Our energy story: Distilling with the sun, water cooling in a drought zone.

Our energy story: Distilling with the sun, water cooling in a drought zone.

Environmental sustainability and minimising impact is a key value of Envy Distilling. We work hard to lessen our footprint on the world, and these decisions impact our small batch approach and seasonally-driven processes.

Our distillery proudly runs off-grid. But not only that, we only use power captured from our solar panels, supported by batteries. As far as we know, that makes us unique in Australia, in not only being off-grid but also without emissions! It is somewhat challenging to do distilling this way - which is all about high energy needs: boiling and cooling!  All the water used for the products, the production process, and running the distillery door - is all rainwater captured on-site.  Our liquid wastes are treated in our worm-farm septic system, and our solid organic wastes (like used botanicals) are composted and/or dispersed back out to our vineyard and paddocks. 

Heating Power

Although our stills were originally designed to sit over an open flame, typically gas-driven, all our stills are electrically-run. The smaller stills use conventional kitchen hotplates, which is enough to provide the distillation heat at very small scale. Our spirits workhorse, Lady, is powered by a 4.5kW explosion-proof Italian electrical heating element, mounted into the back of the pot. Our larger wine still, Madam, is powered by two of these, capable of 9kW of heating.
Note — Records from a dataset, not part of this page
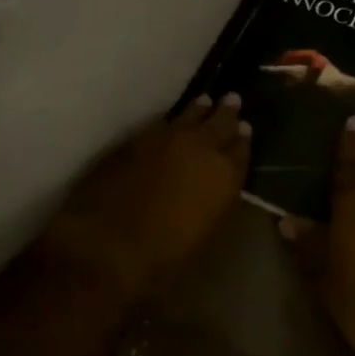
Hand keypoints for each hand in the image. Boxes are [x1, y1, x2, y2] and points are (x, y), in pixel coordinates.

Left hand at [44, 95, 249, 301]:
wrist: (109, 243)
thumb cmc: (164, 255)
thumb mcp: (204, 232)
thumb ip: (215, 201)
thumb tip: (216, 186)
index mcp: (225, 175)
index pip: (241, 150)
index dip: (243, 140)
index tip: (245, 130)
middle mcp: (203, 147)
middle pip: (220, 123)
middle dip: (227, 113)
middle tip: (233, 100)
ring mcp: (170, 137)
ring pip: (192, 114)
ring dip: (200, 109)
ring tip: (206, 101)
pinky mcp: (140, 136)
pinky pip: (164, 121)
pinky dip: (173, 119)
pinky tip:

Performing alcohol distillation over an open flame is frowned on in Australia, especially by our safety standards, and this would be a little difficult to do while staying safe and compliant. Importantly for us, using electricity allows us to keep our distillery powered only by the sun, during the many sunny days in Heathcote, and avoid creating any emissions from gas, wood, oil or other sources of off-grid energy, and also avoid loading the power grid with the energy intensive requirements of a distillery. We love our choices, and the sun has proven to be a very capable energy partner! However, this approach does mean we can only distill when the sun allows us to - and energy-hungry Madam is unable to run during the depths of winter, with its shorter days and weaker sunlight. As I write this blog, I've had to delay today's distillation on Madam due to a very overcast day.

We do use a battery system to provide supporting power during short times without sun - especially when we start distilling very early in the morning before the sun has yet to hit the right angle.  We often start the process using yesterday's power in the batteries from about 7am, which then get charged up when the panels are in peak output from about 10am.

The below graph shows our distillation load (amounting to 52kWh), the 17kW solar panels and the 26kWh batteries - and how they interact when Madam is performing a wine distillation.

Cooling Power

Heating and boiling the stills is only the first part. Distillers need to then remove all that heat to turn the vapours back into liquid form. All the energy put into the stills needs to come back out.

Our stills use old style "worm tubs" for cooling, following the Cognac and Armagnac traditions in France.  This is essentially a drum of water with the hot coil of copper pipe immersed in and through it, which turns our alcohol vapour back into liquid again. The worm tub has a cool-water inlet at the bottom, and a warm-water outlet at the top, flowing bottom-to-top.

 

For our small experimental still, a small 20L bucket of water is used, and for Little Miss we use a larger 80L drum of water. Pumped around with a pond pump, these water volumes are enough to take the heat of one distillation run without getting too warm.

Our larger stills are connected to a series of three IBC cubes, amounting to 3,000L of cooling water. The first IBC cube receives the warm water flowing out of each worm tub outlet, and is connected to the second IBC cube (bottom to top), which is then connected to the last IBC cube (bottom to top again) - from which the coolest water is then pumped into the worm tub inlet, completing the closed loop circuit. This setup separates the thermal layers of water, and keeps the last IBC cube as cool as possible. 3,000L is enough cooling water to run Madam several times a week, and more than enough for Lady.

We do all this because Heathcote is a dry, drought-prone climate. We don't have access to town water (or any such services!), and just can't afford to waste good water by pumping it away. We also want to reserve as much electrical power as we can for the stills, and so have avoided the need for powered water chillers or other coolers that would draw more of our precious energy. Our system works very well, even during hot days, and the worm tubs actually prefer to run a little warm in order to gently condense the vapours. We had some turbulent and undesirable results when we first commissioned the stills, by cooling too soon and too quickly!

In summary...

All this means that we not only enjoy reliable, cost-free power and cooling, but we're demonstrating something special for our industry, and others as well. Even an intensive process such as distilling in a rural drought-prone area can be done efficiently, environmentally, and produce great products. The constraints drive how we do business - as they always do. But for us, the results are worth it.